More than half of the disability Web sites in a U.K. survey failed to meet accessibility guidelines--meaning they cannot be used by some of the people they aim to support.

Will Sturgeon Special to CNET News.com
2 min read
More than half of Web sites run by disability organizations are failing to pass accessibility tests, according to a survey--meaning they cannot be used by some of the very people that they aim to support.

Last week, leading e-commerce Web sites were pointed out by the U.K.'s independent Disabled Rights Commission for failing accessibility tests. However, many members of the online community may well be more surprised by the findings of the Disability 50 survey conducted by communications consultancy Ethical Media.

Ethical Media tested 50 leading disability Web sites against the Web Content Accessibility Guidelines (WCAG) set out by the World Wide Web Consortium (W3C). The guidelines were established to ensure that people with disabilities, such as those with visual impairments, would still be able to access the Internet.

While such organizations are meant to follow the same rules as the majority of e-commerce sites, it could be argued they have a greater moral obligation to comply with these standards.
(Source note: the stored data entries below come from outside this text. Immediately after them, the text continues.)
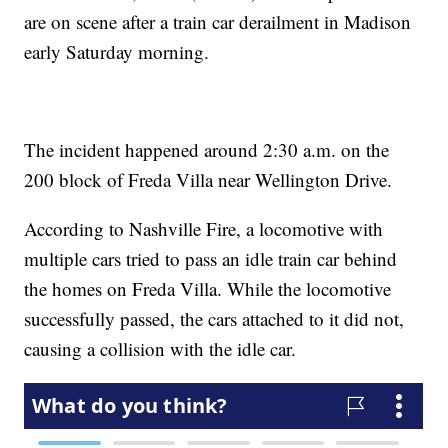
are on scene after a train car derailment in Madison
early Saturday morning.
The incident happened around 2:30 a.m. on the
200 block of Freda Villa near Wellington Drive.
According to Nashville Fire, a locomotive with
multiple cars tried to pass an idle train car behind
the homes on Freda Villa. While the locomotive
successfully passed, the cars attached to it did not,
causing a collision with the idle car.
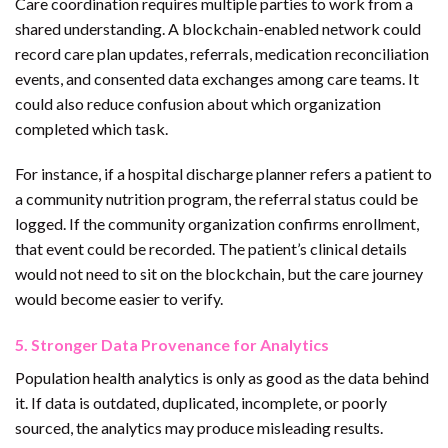
Care coordination requires multiple parties to work from a
shared understanding. A blockchain-enabled network could
record care plan updates, referrals, medication reconciliation
events, and consented data exchanges among care teams. It
could also reduce confusion about which organization
completed which task.
For instance, if a hospital discharge planner refers a patient to
a community nutrition program, the referral status could be
logged. If the community organization confirms enrollment,
that event could be recorded. The patient’s clinical details
would not need to sit on the blockchain, but the care journey
would become easier to verify.
5. Stronger Data Provenance for Analytics
Population health analytics is only as good as the data behind
it. If data is outdated, duplicated, incomplete, or poorly
sourced, the analytics may produce misleading results.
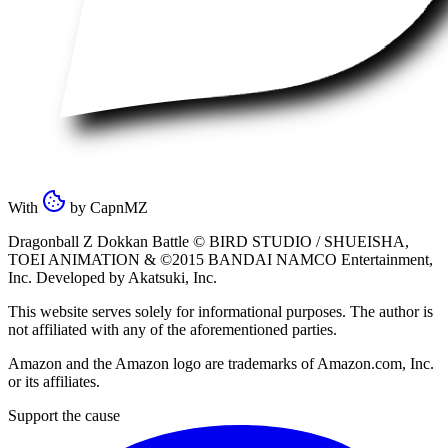
With
by
CapnMZ
Dragonball Z Dokkan Battle ©
BIRD STUDIO / SHUEISHA
,
TOEI ANIMATION
& ©2015
BANDAI NAMCO Entertainment,
Inc
. Developed by
Akatsuki, Inc
.
This website serves solely for informational purposes. The author is
not affiliated with any of the aforementioned parties.
Amazon and the Amazon logo are trademarks of Amazon.com, Inc.
or its affiliates.
Support the cause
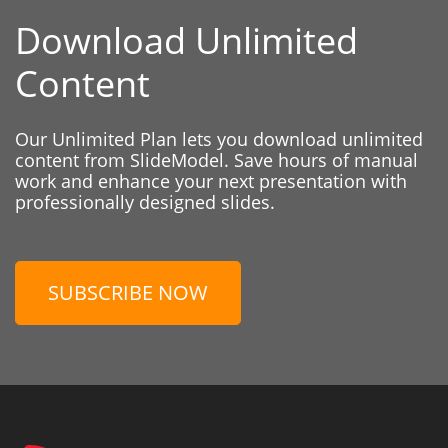
Download Unlimited
Content
Our Unlimited Plan lets you download unlimited
content from SlideModel. Save hours of manual
work and enhance your next presentation with
professionally designed slides.
SUBSCRIBE NOW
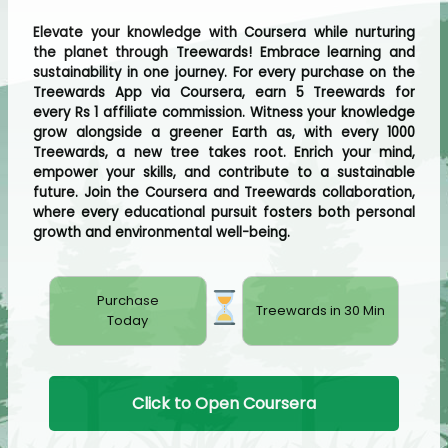
Elevate your knowledge with Coursera while nurturing
the planet through Treewards! Embrace learning and
sustainability in one journey. For every purchase on the
Treewards App via Coursera, earn 5 Treewards for
every Rs 1 affiliate commission. Witness your knowledge
grow alongside a greener Earth as, with every 1000
Treewards, a new tree takes root. Enrich your mind,
empower your skills, and contribute to a sustainable
future. Join the Coursera and Treewards collaboration,
where every educational pursuit fosters both personal
growth and environmental well-being.
Purchase
Treewards in 30 Min
Today
Click to Open Coursera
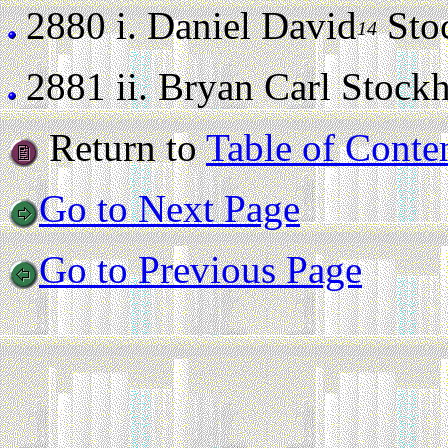
2880 i.
Daniel David
Stoc
14
2881 ii.
Bryan Carl Stockha
Return to
Table of Conte
Go to Next Page
Go to Previous Page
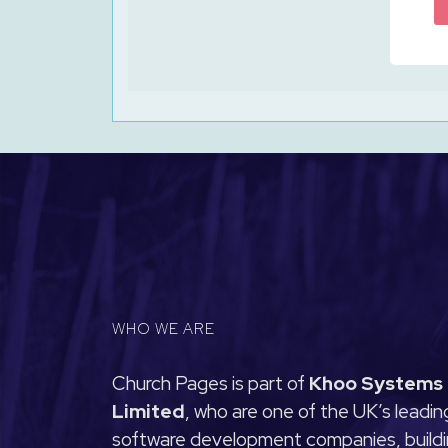
WHO WE ARE
Church Pages is part of
Khoo Systems
Limited
, who are one of the UK’s leadin
software development companies, build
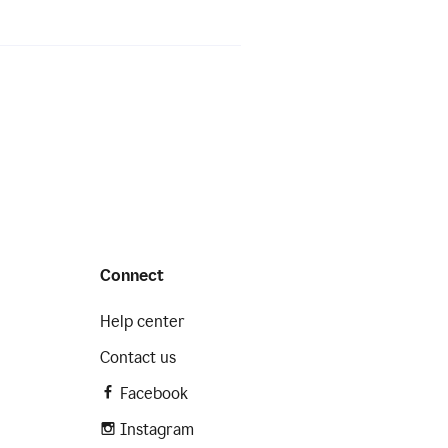
Connect
Help center
Contact us
Facebook
Instagram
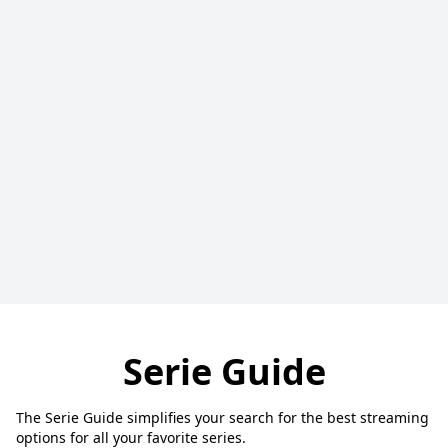
Serie Guide
The Serie Guide simplifies your search for the best streaming
options for all your favorite series.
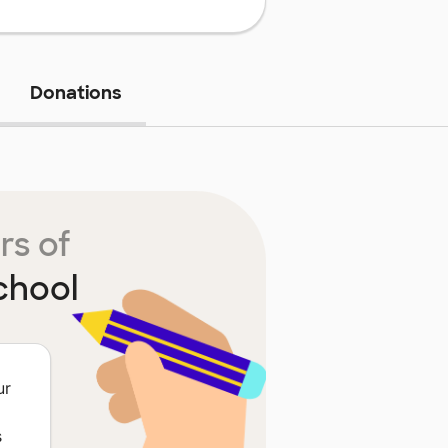
Donations
rs of
chool
ur
s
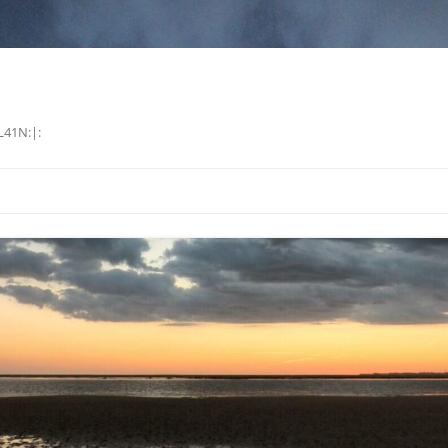
L41N:|:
Yet 58 percent failed to achieve the W3C's compulsory compliance level, the Ethical Media study found.

While these sites are clearly not meeting the needs of their users, they are also failing in the important role of leading by example, according to Paul Sternberg, the managing director of Ethical Media.

Sternberg said those organizations that fail to achieve basic compliance also risk serious damage to their reputations and risk undermining their own good causes.

However, Struan Robertson, an associate solicitor at information technology law firm Masons, said a major difference between sites aimed at the disabled and the e-commerce sites exposed last week is funding.

"Financial resources would have to be taken into consideration," he said. "The Disabled Rights Commission itself has stated that financial resources will be a factor in determining what changes should be made to a site."

If a disability organization's Web site received a complaint, Robertson believes a court would be unlikely to decide it had the necessary financial resources available to create high-level accessibility functionality for its site and that the organization was therefore remiss for not doing so.

A number of sites, including AbilityNet, Action for Blind People, the British Council for Disabled People and the Disability Rights Commission were singled out for praise by Ethical Media.